First of all, I think Clojure's HAMT implementation targets JVM's JIT compiler or at least is written in such a way that it can heavily benefit from it (branch prediction, cache coherence). PUC Lua is fast, but not that fast, and LuaJIT requires writing code in a way that will allow squeezing most of the performance, but it's hard to do that. And I can't write low-level code to meet cache and branch prediction requirements, because I have to stay in the Lua land. Making these data structures as a C library would probably work much better.
Secondly, I had to implement hashing in pure Lua, even for strings - in JVM, that's an inbuilt functionality, highly optimized. Lua doesn't expose its hashing function.
Finally, there are always problems with comparing tables in Lua - there is no standard way of comparing two tables, and currently I'm working on optimizing my equality function (already brought down Vector benchmark from 1000x to 700x slowdown on LuaJIT just by doing that). The worst case is O(n^2) for tables that use other tables as keys, and there's no way around it, but it should be quite rare. So there are probably more places I could improve performance. But it won't be as fast, I'm pretty sure.

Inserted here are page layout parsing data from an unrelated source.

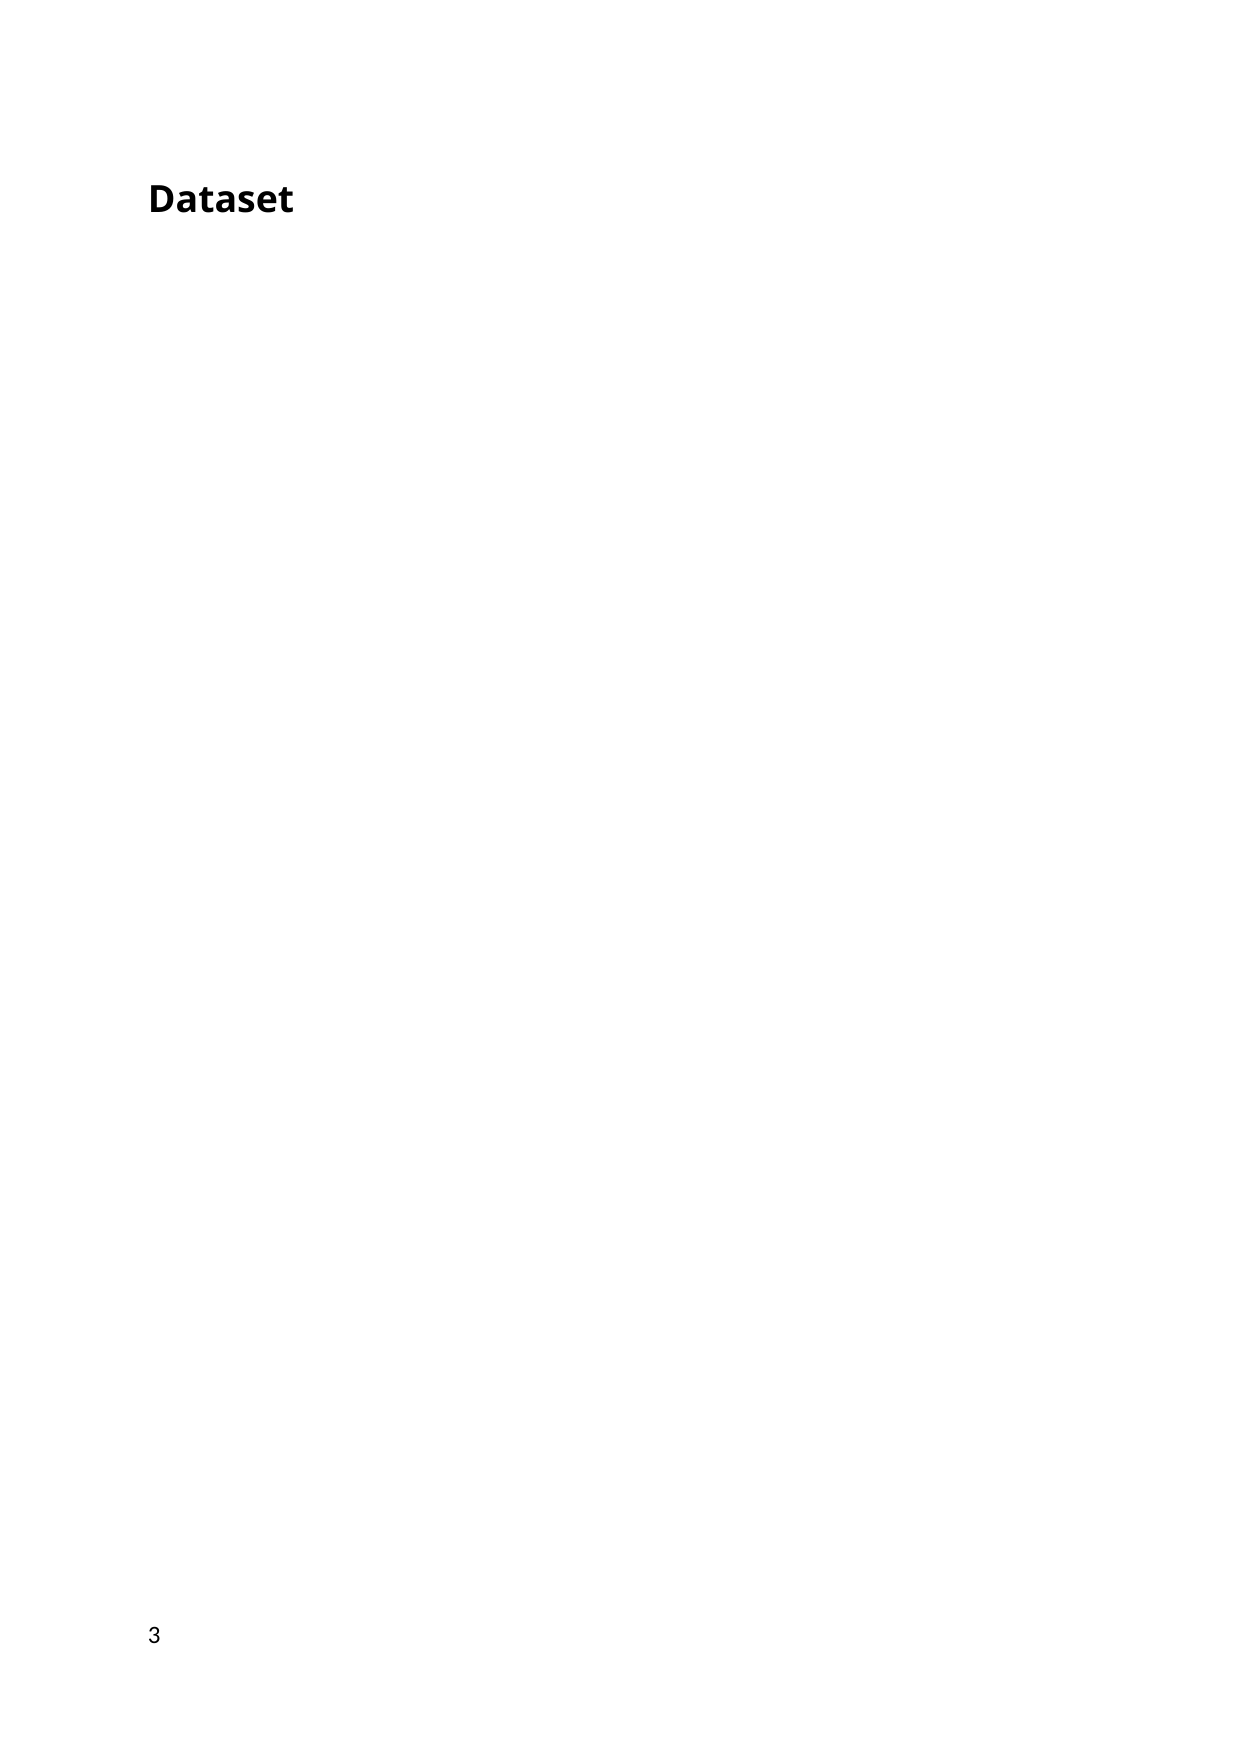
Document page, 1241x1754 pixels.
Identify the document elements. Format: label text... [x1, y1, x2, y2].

subtitle Dataset [148, 173, 1093, 224]
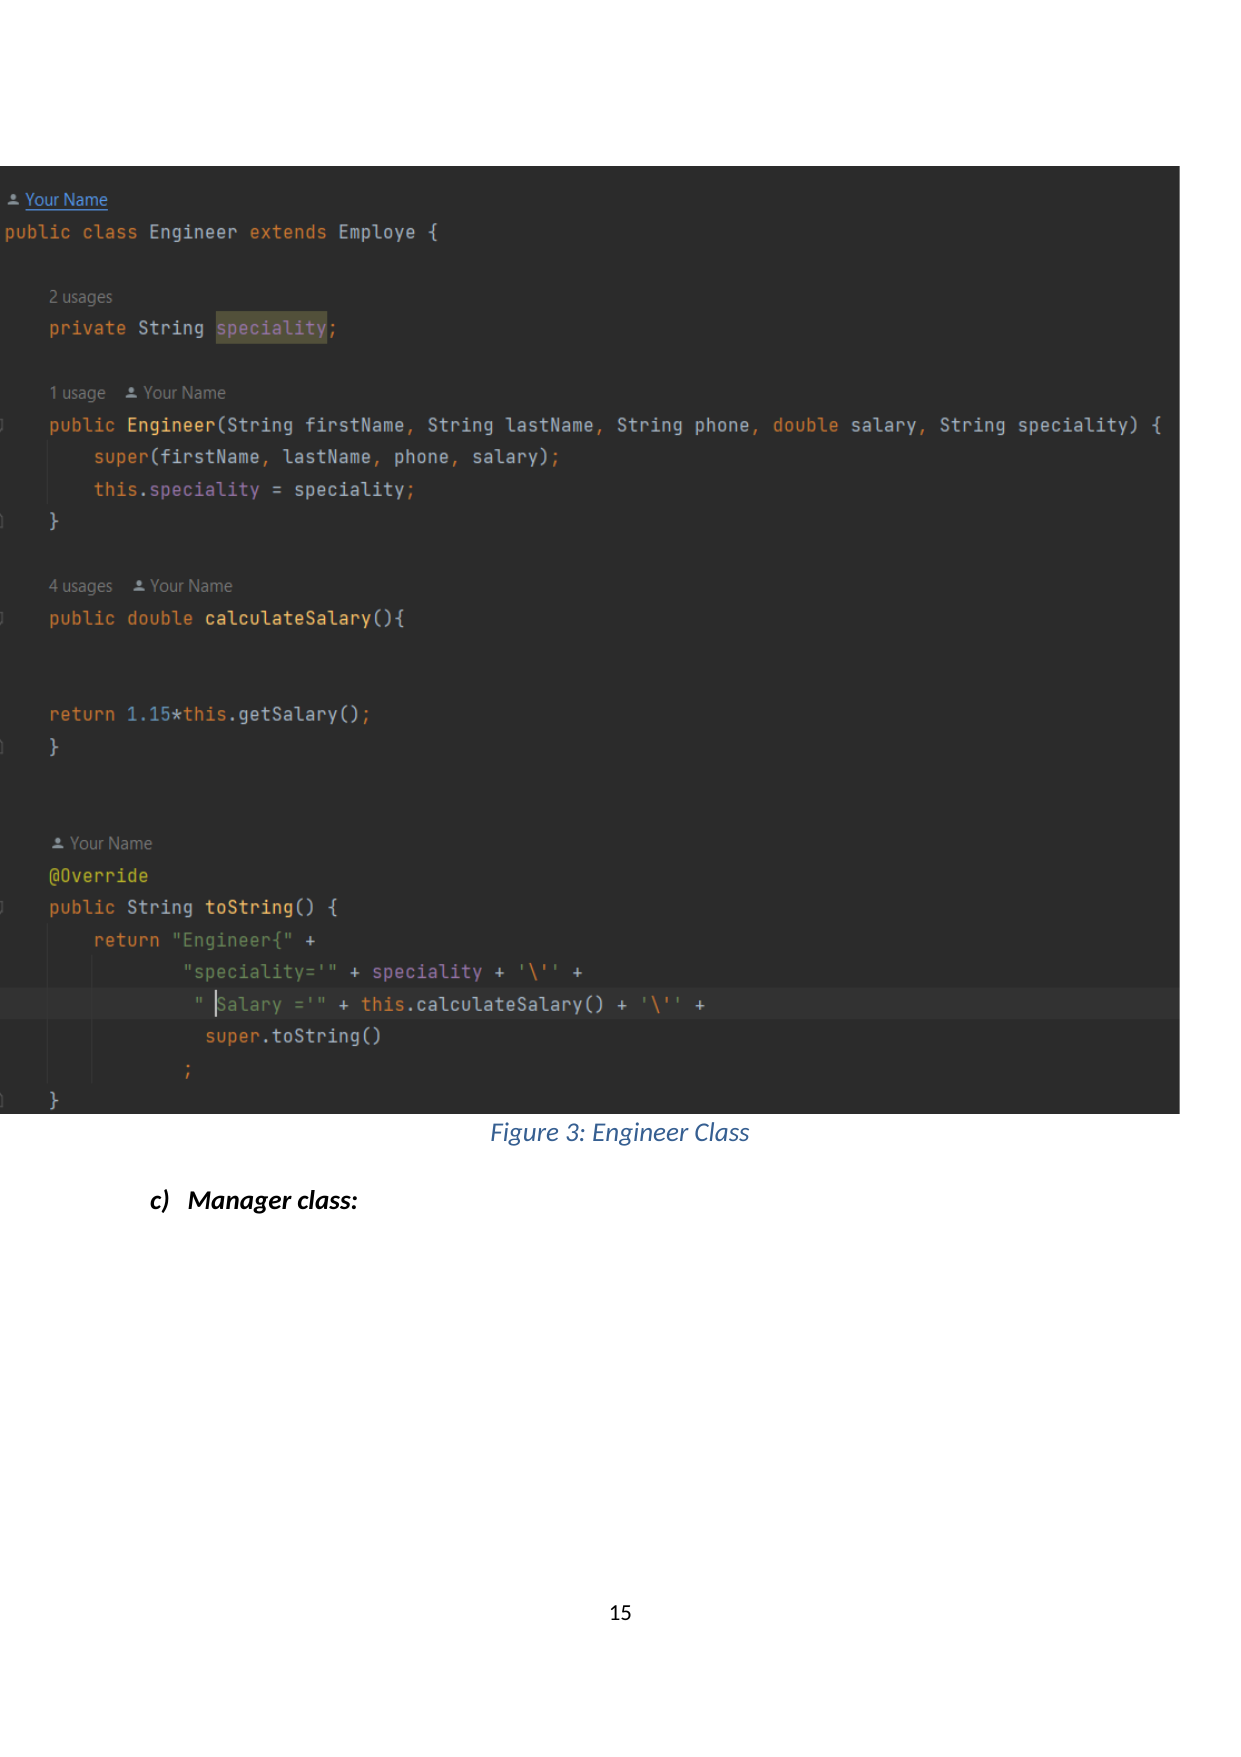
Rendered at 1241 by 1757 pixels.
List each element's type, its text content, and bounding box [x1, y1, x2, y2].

list Manager class: [150, 1183, 1240, 1216]
picture [0, 166, 1180, 1114]
text Figure 3: Engineer Class [0, 1115, 1240, 1148]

All in all, I wouldn't say the performance is that bad, but yes, Lua tables are very fast, because they're very simple underneath. I believe Java collections are more nuanced and are probably slower than plain Lua tables (on LuaJIT, that is). But per-operation times for my HAMT implementation are quite smol still.
On a side note, my benchmark process may be flawed (probably is). I did a similar benchmark for Clojure and got a difference of 40x for PHAMT vs regular Java hash map in favor of the latter. So I'll have to work on my benchmark more before I can say anything more than what is already in the article.
It sounds like probably if you targeted LuaJIT specifically you could use the FFI to structure things in terms of arrays and avoid the overhead of tables, plus do all the hashing natively too. I bet in this case you could get very close to the Clojure version; at that point probably the only place you'd be behind would be the GC. (LuaJIT's generational GC is still in very early stages IIRC.) But of course it's hard to justify giving up the broader compatibility.
Yes, that was one of the options.
AFAIK, there was a library that adds similar FFI capabilities to PUC Lua, like ones found in the LuaJIT CFFI module, but they're not fully compatible, and honestly, I don't want to go that route.
I already have two C dependencies for ClojureFnl, better not to add more than that.
Edit: and still, value semantics would take a huge toll on performance.